Слова складывались в уме, рвались с уст, а он должен был терпеливо дожидаться, пока его позовут к царю.
Он сейчас готов был бы отдать год жизни, только чтобы иметь возможность сгоряча сделать свой доклад не дожидаясь, потому что ожидание это, тянувшееся минутами, казалось ему вечностью.
Наконец камердинер царя растворил перед ним двери.
Царь стоял у стола во весь свой гигантский рост и встретил Меншикова сухо.

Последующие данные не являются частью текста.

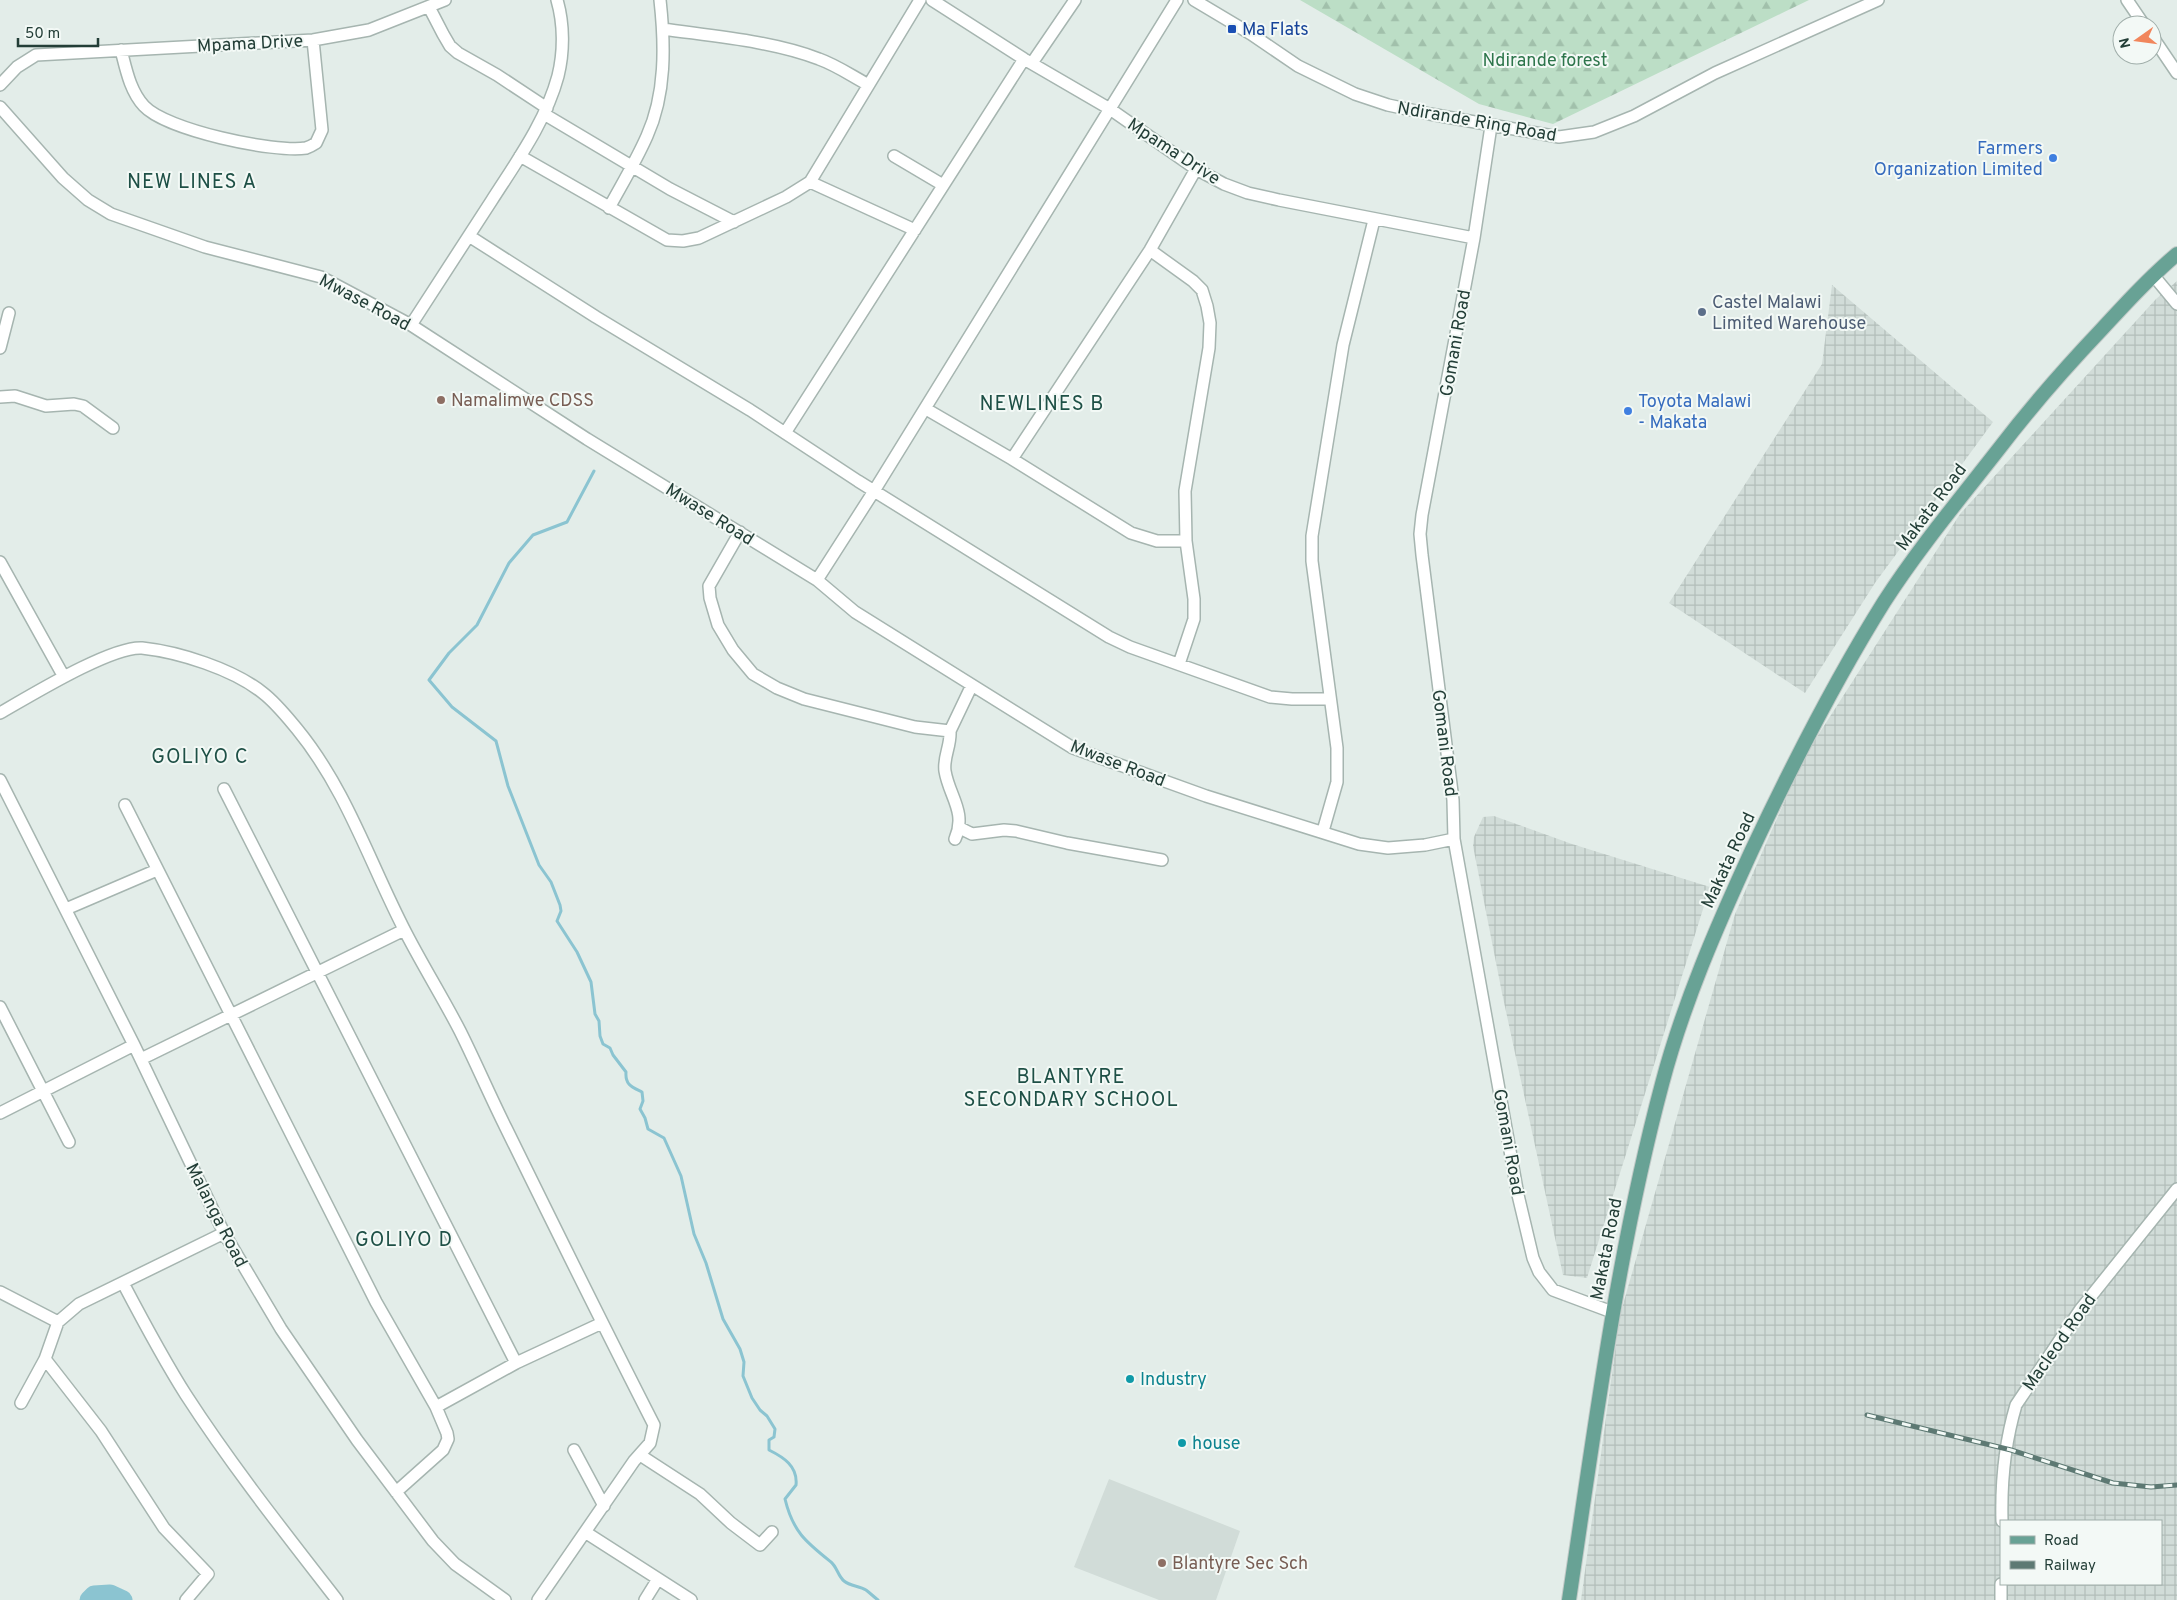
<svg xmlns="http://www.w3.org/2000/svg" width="2177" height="1600" font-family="Overpass,sans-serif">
  <defs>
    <pattern id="industrial-grid" width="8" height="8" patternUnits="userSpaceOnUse" patternTransform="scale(1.25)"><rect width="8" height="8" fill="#d1dcd8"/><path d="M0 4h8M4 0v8" fill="none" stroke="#b3beba"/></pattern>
    <pattern id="forest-firs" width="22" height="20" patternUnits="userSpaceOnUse" patternTransform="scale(1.25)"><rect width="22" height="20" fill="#bcdec6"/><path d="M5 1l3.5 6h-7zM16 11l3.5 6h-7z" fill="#a1c0ab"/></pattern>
  </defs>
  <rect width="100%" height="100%" fill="#e3ede9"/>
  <path fill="#d1dcd8" d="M1109 1479 1240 1531 1216 1600H1159L1074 1567Z"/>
  <path fill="url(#industrial-grid)" fill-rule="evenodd" d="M2177 281V1600H1581L1620 1315 1735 914 1804 757 1960 514 2156 299ZM2001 1521H2161V1584H2001Z
    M1832 285 1993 422 1875 583 1805 693 1669 603 1822 364Z
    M1494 816 1572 844 1710 887 1587 1278 1563 1275 1502 993 1473 846 1474 837 1483 817Z"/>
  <path fill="url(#forest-firs)" d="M1300 0H1809L1553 124 1479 104Z"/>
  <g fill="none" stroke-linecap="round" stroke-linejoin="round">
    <path stroke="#8bc4d1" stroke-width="3" d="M594 471 567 522 533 535 509 563 477 625 449 653 429 680 452 707 496 741 508 786 539 865 551 882 560 905 561 911 557 921 577 952 591 982 595 1014 599 1021 600 1036 603 1044 610 1048 613 1055 626 1072C625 1085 632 1087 642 1092L643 1101 640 1109 645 1118 648 1129 664 1138 681 1176 694 1234 706 1263 723 1319 740 1349 744 1362 743 1376 752 1398 760 1410 767 1416 775 1429 774 1437 769 1440V1450C783 1457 798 1466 796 1485L785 1499C793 1532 806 1542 831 1562 837 1567 838 1576 844 1581 850 1586 859 1586 866 1590 870 1593 874 1597 878 1600"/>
    <path stroke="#8bc4d1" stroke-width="19" d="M89 1600 94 1595 110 1594 123 1600"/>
    <defs>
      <path id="minor" d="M932 0 1024 59 1110 109 1196 169 1224 184 1248 193 1279 200 1474 238
        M1194 0 1251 34 1298 66 1355 94 1388 105 1430 114 1559 137 1594 132 1634 116 1715 73 1878 0
        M2127 0 2144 25
        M429 7 443 34 450 46 458 53 497 75 547 108
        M663 29C712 36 773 41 819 59 836 65 852 76 867 84
        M2152 36 2177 73
        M121 50C126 69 130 91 144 106 166 130 274 153 306 148 309 147 313 145 316 143L322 130 313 40
        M1032 63 1075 0
        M0 85 17 67 36 55 313 40 369 30 445 0
        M0 107 63 178 88 200 111 214 205 247 321 277 411 325 587 439 817 580 855 612 1073 748 1206 796 1359 844 1388 848 1425 845 1454 839
        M544 114 670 189 734 222
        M1491 126 1474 238 1422 515 1420 534 1422 555 1453 800 1454 839 1518 1195 1533 1258 1539 1272 1553 1290 1612 1312
        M520 156 667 240 683 241 699 238 786 197 810 182 920 0
        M894 156 943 185
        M810 182 915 230
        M609 208C622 184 636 161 647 136 666 94 665 45 660 0
        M469 236 596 317 750 410 858 481 1109 637 1130 647 1270 697 1292 699H1330
        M1150 250 1193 281 1202 290 1207 306 1210 323 1209 348 1185 491 1186 541 1194 599V619L1179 664
        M2153 275 2177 304
        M411 325C438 284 465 242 492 200 517 161 546 121 558 76 564 52 564 24 557 0
        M0 348 9 313
        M0 397 15 396 46 406 74 404 83 406 113 428
        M926 409 1012 459 1131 533 1157 541H1186
        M785 433 1024 59
        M1012 459 1150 250 1196 169
        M740 532 709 586 710 598 718 625 733 650 753 674 777 688 804 699 915 727 950 731 971 687
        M0 562 64 677
        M817 580 874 491 1177 0
        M0 713C30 696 111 646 142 648 179 652 233 669 263 693 276 703 287 717 297 729 347 790 370 864 406 933 423 966 443 998 460 1031 476 1063 490 1096 506 1128 555 1228 604 1327 654 1425L650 1443 634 1461 538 1600
        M950 731C951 746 943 757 945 771 949 796 967 812 955 839
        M0 780 134 1045 224 1233 281 1329 357 1440 433 1541 455 1564 505 1600
        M224 789 516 1363
        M125 805 376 1302 436 1407 447 1433 448 1439 443 1450 396 1492
        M960 828 972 834 1004 830 1016 831 1067 843 1162 860
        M1323 831 1337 782V748L1312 561V536L1343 345 1374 220
        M66 909 157 870
        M0 1007 69 1142
        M141 1059 404 930
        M0 1113 134 1045
        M123 1283C143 1321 163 1359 186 1395 232 1466 285 1533 337 1600
        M0 1292 58 1322
        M45 1359 101 1431 164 1528 208 1574 186 1600
        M21 1403 45 1359 58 1322 79 1304 224 1233
        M436 1407 516 1363 602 1323
        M574 1450 604 1506
        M640 1455 700 1494 731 1523 760 1545 772 1532
        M2002 1521C2001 1483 2005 1442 2016 1405L2080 1310 2177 1189
        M585 1532 691 1600
        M645 1600 658 1579
        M2001 1600V1584"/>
      <path id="major" d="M1569 1600C1595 1427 1617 1253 1662 1084 1683 1004 1717 926 1752 850 1792 765 1834 682 1884 602 1918 549 1959 500 1998 450 2030 408 2065 368 2102 329 2126 303 2150 277 2177 254"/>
    </defs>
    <use href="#minor" stroke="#a6b5b0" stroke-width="14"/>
    <use href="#major" stroke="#c1c9c7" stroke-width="16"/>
    <use href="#minor" stroke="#fff" stroke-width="11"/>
    <use href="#major" stroke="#68a295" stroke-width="14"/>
    <defs>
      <path id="rail" d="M1867 1415 2011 1450 2113 1483 2151 1487 2177 1485"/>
    </defs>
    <use href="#rail" stroke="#5d7973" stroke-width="5"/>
    <use href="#rail" stroke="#f3f9f6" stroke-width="3" stroke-dasharray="9" stroke-linecap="butt"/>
  </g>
  <rect fill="#1a4fb4" stroke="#f3f9f6" stroke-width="2" x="1227" y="24" width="10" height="10" rx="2.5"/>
  <g fill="#3f7fe0" stroke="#f3f9f6" stroke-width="2">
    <circle cx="2053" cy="158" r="5"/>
    <circle cx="1628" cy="411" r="5"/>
  </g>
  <circle fill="#5c6f8a" stroke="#f3f9f6" stroke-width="2" cx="1702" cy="312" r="5"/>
  <g fill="#8d6e63" stroke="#f3f9f6" stroke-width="2">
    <circle cx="441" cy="400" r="5"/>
    <circle cx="1162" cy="1563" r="5"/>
  </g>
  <g fill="#0f9aa8" stroke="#f3f9f6" stroke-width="2">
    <circle cx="1130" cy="1379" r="5"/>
    <circle cx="1182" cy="1443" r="5"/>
  </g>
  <g text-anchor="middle" stroke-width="4" stroke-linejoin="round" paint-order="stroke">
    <g font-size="18" fill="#164399" stroke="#f3f9f6" text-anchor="start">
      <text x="1242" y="35">Ma Flats</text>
    </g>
    <g font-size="18" fill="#233e37" stroke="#f3f9f6">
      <text transform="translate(250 43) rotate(-3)" y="6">Mpama Drive</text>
      <text transform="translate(1477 121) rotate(10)" y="6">Ndirande Ring Road</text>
      <text transform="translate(1174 151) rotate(33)" y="6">Mpama Drive</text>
      <text transform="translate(365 302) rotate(28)" y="6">Mwase Road</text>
      <text transform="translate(1455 343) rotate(-80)" y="6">Gomani Road</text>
      <text transform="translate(1931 507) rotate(-53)" y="6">Makata Road</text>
      <text transform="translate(710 514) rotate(32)" y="6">Mwase Road</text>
      <text transform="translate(1445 743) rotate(83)" y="6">Gomani Road</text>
      <text transform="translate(1118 763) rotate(21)" y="6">Mwase Road</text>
      <text transform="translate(1728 860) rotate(-65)" y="6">Makata Road</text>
      <text transform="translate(1509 1142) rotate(80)" y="6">Gomani Road</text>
      <text transform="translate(217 1215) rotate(63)" y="6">Malanga Road</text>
      <text transform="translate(1606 1249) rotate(-79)" y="6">Makata Road</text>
      <text transform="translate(2059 1342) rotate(-55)" y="6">Macleod Road</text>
    </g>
    <g font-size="18" fill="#2d754b" stroke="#f3f9f6">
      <text x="1545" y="66">Ndirande forest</text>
    </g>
    <g font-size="18" fill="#366cbe" stroke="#f3f9f6" text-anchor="end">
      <text x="2043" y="154">Farmers<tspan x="2043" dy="21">Organization Limited</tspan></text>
      <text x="1638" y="407" text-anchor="start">Toyota Malawi<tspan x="1638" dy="21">- Makata</tspan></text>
    </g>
    <g font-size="18" fill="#4e5e75" stroke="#f3f9f6" text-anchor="start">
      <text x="1712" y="308">Castel Malawi<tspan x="1712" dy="21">Limited Warehouse</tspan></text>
    </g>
    <g font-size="18" fill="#785e54" stroke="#f3f9f6" text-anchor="start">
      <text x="451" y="406">Namalimwe CDSS</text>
      <text x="1172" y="1569">Blantyre Sec Sch</text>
    </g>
    <g font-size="18" fill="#0d838f" stroke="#f3f9f6" text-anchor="start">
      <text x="1140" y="1385">Industry</text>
      <text x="1192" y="1449">house</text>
    </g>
    <g font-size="20" letter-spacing="1" fill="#1e5046" stroke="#f3f9f6">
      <text x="192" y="188">NEW LINES A</text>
      <text x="1042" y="410">NEWLINES B</text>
      <text x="200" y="763">GOLIYO C</text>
      <text x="1071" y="1083">BLANTYRE<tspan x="1071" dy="23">SECONDARY SCHOOL</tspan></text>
      <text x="404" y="1246">GOLIYO D</text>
    </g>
  </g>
  <rect x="2000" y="1520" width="162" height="65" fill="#f3f9f6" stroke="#a0aeaa"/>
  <rect x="2010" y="1536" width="25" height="8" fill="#68a295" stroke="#a0aeaa"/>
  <text x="2044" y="1545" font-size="15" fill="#233e37">Road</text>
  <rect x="2010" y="1561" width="25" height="8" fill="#5d7973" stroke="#a0aeaa"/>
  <text x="2044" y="1570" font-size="15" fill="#233e37">Railway</text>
  <g transform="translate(2137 40) rotate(256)"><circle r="24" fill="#f3f9f6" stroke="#a0aeaa"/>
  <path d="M0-4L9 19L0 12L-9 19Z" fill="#f1865c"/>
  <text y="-8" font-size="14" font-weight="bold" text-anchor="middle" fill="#233e37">N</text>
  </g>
  <path d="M18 38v8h80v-8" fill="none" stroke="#233e37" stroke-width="2.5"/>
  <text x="25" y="38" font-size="15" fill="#233e37" stroke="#f3f9f6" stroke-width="4" paint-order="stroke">50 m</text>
</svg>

Князь тотчас же угадал по его лицу, что Петр не в духе — он хорошо и давно изучил все оттенки выражения его лица.
Очевидно, минута для такого дела была выбрана самая не подходящая, и Меншиков уже раскаивался в своей обычной поспешности и горячности и охотно ретировался бы назад.
Но было уже поздно.
Конечно, он мог бы отложить свой рассказ о деяниях Марьи Даниловны до другого раза, более удобного, и выдумать что‑нибудь другое для доклада царю. Но ничто иное не объяснило бы его настойчивости в требовании свидания, и все другое навлекло бы на него сильный гнев его царственного друга.
Он вспомнил, как еще очень недавно царь, разгневавшись на него, повелел ему ради вящего унижения таскать лоток с подовыми пирогами, и до такой степени растерялся, что ничего подходящего для доклада выдумать не мог.